There was the unexpectedly close GOP Senate primary—three-term incumbent Pat Roberts wound up winning by 7 points—and the forced retirement of the Democratic Senate candidate; there’s the fact that Gov. Sam Brownback, whose average margin of victory in state-wide races is 23 points, is now fighting for his political life. Tom Frank made the state famous for illustrating how its citizens elected conservative candidates whose actual policies went against the voters’ economic self-interest; after one term of Brownback’s “Tea Party experiment,” Kansas voters seem to have enlightened their self-interest and want to undo the extremism that Brownback both promised and delivered. The question remains as to whether their Republican candidates will ever wise up to the same conclusion.

There’s no doubt that Brownback’s radically conservative economic policies failed. Schools closed, the deficit ballooned, highways crumbled, jobs disappeared—I imagine ruby slippers were hocked. That failure has the reddest state in the nation blushing blue.

Citing the state’s fiscal woes, moderate and not-so-moderate Republicans have flocked to Brownback’s opponent, Paul Davis, who trails by just 0.6 points. On the Senate front, independent candidate Greg Orman, who will likely caucus with the Democrats, is reaping the benefits of that Tea Party-weighted primary. “Traditional Republicans for Common Sense,” made up of 70 Republican moderates who served in the Kansas legislature, endorsed Orman and he is favored by independent voters by a margin of 30 points.

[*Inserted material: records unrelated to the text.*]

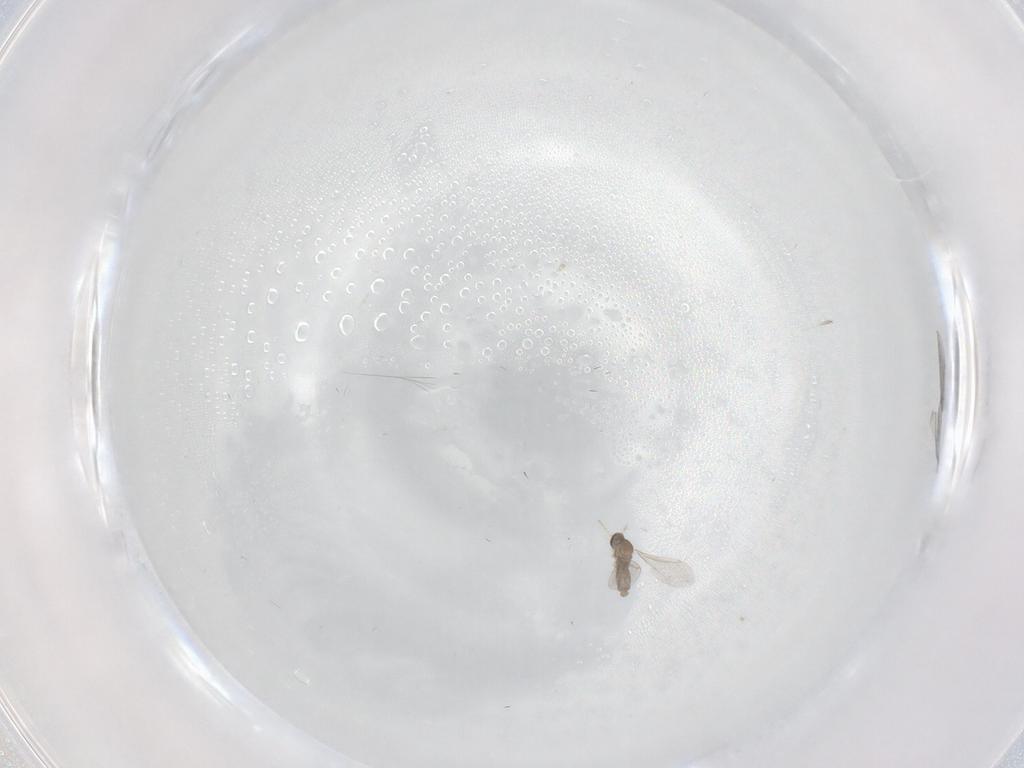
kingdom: Animalia
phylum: Arthropoda
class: Insecta
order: Diptera
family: Cecidomyiidae
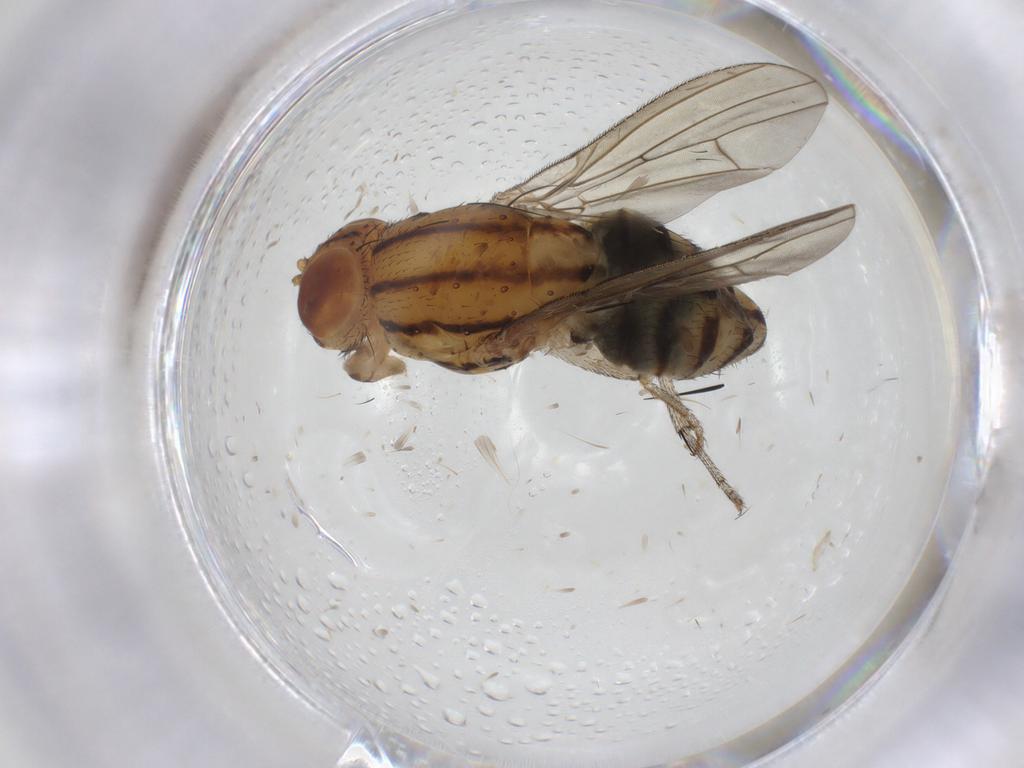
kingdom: Animalia
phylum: Arthropoda
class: Insecta
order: Diptera
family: Tachinidae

In the face of this, both Brownback and Roberts have chosen not to battle for the wide swath of Kansas voters who identify as moderate Republicans (47 percent, versus 38 percent “conservative Republicans”), but to move further to the right.

[O]ne has to wonder not just if the Republican leadership is shooting itself in the foot, but why it is. Is it misplaced, or at least short-sighted, cynicism, which might have them believe that their old white guy coalition (if you can call it that) will sustain them a few more cycles? (At least long enough to pass voting restrictions?) Or is it a form of psychosomatic blindness, a function of such deeply held, incorrect perceptions, that the party leaders literally cannot imagine the need to change their tactics, much less their policies?

In other words, are we dealing with cynics or zealots?  Obviously, one hopes for the former. Cynics respond to defeat, for one thing. Cynics and opportunists look at polls. Cynics are the lifeblood of representative democracy. Cynics will do anything to save their own skin, even change their minds.
Sadly, I suspect we are dealing with zealots who cannot grasp the reality that the nation is changing and pushing the same failed agenda is not the route to victory.   As for Brownback, he seems to think that attending every anti-gay rally is his ticket to reelection.